The current etcd-top tool has output that looks like:
$ go run etcd-top.go --period=1 -topk=3
Top 3 most popular http requests:
Sum Rate Verb Path
6310 243 PUT /v2/keys/foo
422 16 GET /v2/members
8 0 PUT /v2/keys/21
Top 3 slowest individual http requests:
Time Request
60.008692ms PUT /v2/keys/foo
31.642128ms PUT /v2/keys/58
31.327283ms PUT /v2/keys/2
Top 3 total time spent in requests:
Time Request
5.766000298s PUT /v2/keys/foo
207.272109ms GET /v2/members
31.642128ms PUT /v2/keys/58
Top 3 heaviest http requests:
Content-Length Request
59873 PUT /v2/keys/foo
15 PUT /v2/keys/13
15 PUT /v2/keys/30
Overall request size stats:
Total requests sniffed: 14320
Content Length Min: 0
Content Length 50th: 15
Content Length 75th: 59873
Content Length 90th: 59873
Content Length 95th: 59873
Content Length 99th: 59873
Content Length 99.9th: 59873
Content Length 99.99th: 59873
Content Length Max: 59873
This is adequate for simple analysis I think. It's super naive and may have some memory leaks, so is not sufficient for long-term analysis (I'll be writing a separate prometheus exporter for the kubernetes scalability efforts that will be better for that sort of thing). Would you like me to submit a PR to add it to the tools directory, @xiang90 ?
@spacejam Do you want to continue to improve and maintain this tool? It is not a hard requirement. But I just want to make it a little bit clear.
Also we need to plan for v3 api, which is a gRPC based one.
@xiang90 I am happy to fix bugs, but the time I can guarantee for improvement is limited. I feel that what is covered currently would be sufficient for the kind of analysis I had in mind when I opened this issue.
I don't think gRPC will be too difficult to add though, just need to implement request timers as a chan per socket, naive TCP stream reconstruction, and a small state machine that decodes frames. This sounds like a fun improvement that I'm happy to work on but cannot make a commitment to a specific timeline.
@spacejam
I am happy to fix bugs
I would like to merge in this tool if you would like to fix bugs.

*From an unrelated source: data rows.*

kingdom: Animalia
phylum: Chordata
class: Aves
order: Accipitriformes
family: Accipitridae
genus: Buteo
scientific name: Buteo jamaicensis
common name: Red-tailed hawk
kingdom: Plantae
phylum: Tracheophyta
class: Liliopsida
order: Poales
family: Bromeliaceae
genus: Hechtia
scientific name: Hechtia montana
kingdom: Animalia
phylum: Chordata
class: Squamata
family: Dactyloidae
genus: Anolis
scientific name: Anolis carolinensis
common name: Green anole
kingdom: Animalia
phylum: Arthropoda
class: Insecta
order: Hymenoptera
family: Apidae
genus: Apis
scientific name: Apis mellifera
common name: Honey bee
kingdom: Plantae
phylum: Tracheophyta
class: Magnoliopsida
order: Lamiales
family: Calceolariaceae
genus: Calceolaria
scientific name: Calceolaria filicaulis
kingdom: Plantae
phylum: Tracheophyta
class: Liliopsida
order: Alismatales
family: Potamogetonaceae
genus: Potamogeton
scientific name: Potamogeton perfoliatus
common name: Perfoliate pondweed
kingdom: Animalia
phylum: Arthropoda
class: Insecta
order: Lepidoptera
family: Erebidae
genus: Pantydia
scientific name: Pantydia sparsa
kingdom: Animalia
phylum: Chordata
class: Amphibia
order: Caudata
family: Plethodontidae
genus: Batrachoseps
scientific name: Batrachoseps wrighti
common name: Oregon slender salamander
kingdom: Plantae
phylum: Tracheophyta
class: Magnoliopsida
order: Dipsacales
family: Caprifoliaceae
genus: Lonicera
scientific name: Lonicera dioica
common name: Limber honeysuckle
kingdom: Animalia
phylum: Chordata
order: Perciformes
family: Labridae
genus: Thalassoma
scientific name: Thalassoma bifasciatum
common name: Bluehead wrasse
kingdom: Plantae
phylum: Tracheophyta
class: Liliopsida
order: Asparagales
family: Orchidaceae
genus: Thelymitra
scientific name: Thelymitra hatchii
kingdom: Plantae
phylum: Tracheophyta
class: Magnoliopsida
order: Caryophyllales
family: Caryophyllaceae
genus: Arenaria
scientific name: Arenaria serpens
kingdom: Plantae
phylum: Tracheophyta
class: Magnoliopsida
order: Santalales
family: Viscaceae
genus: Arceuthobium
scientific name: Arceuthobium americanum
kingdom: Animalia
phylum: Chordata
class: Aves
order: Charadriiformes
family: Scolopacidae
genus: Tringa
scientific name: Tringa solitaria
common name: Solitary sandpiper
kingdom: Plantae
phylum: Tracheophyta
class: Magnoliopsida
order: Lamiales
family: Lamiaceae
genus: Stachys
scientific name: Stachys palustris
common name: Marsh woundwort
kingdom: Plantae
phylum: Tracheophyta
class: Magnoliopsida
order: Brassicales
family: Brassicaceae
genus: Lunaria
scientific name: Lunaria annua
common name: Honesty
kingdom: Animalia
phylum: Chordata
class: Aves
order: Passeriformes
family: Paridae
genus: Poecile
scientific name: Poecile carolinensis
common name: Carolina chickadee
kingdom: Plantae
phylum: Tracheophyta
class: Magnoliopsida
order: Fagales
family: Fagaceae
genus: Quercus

@spacejam @xiang90 I am also looking for such kind of tools, I can help fixing bugs if possible.
@spacejam Would you like to push the tool to /tools in etcd repo.
I think @AdoHe , @raoofm and I would love to maintain this tool with you. Thanks!
We added an initial impl in https://github.com/coreos/etcd/pull/3790. We will iterate on that implementation.
A type of tool that has gotten me out of several production outages is a realtime workload analyzer, such as redis-faina or memkeys for memcached.
It would be nice to have such an external tool for observing the production usage patterns of an etcd server, to facilitate rapid diagnosis and workload analysis.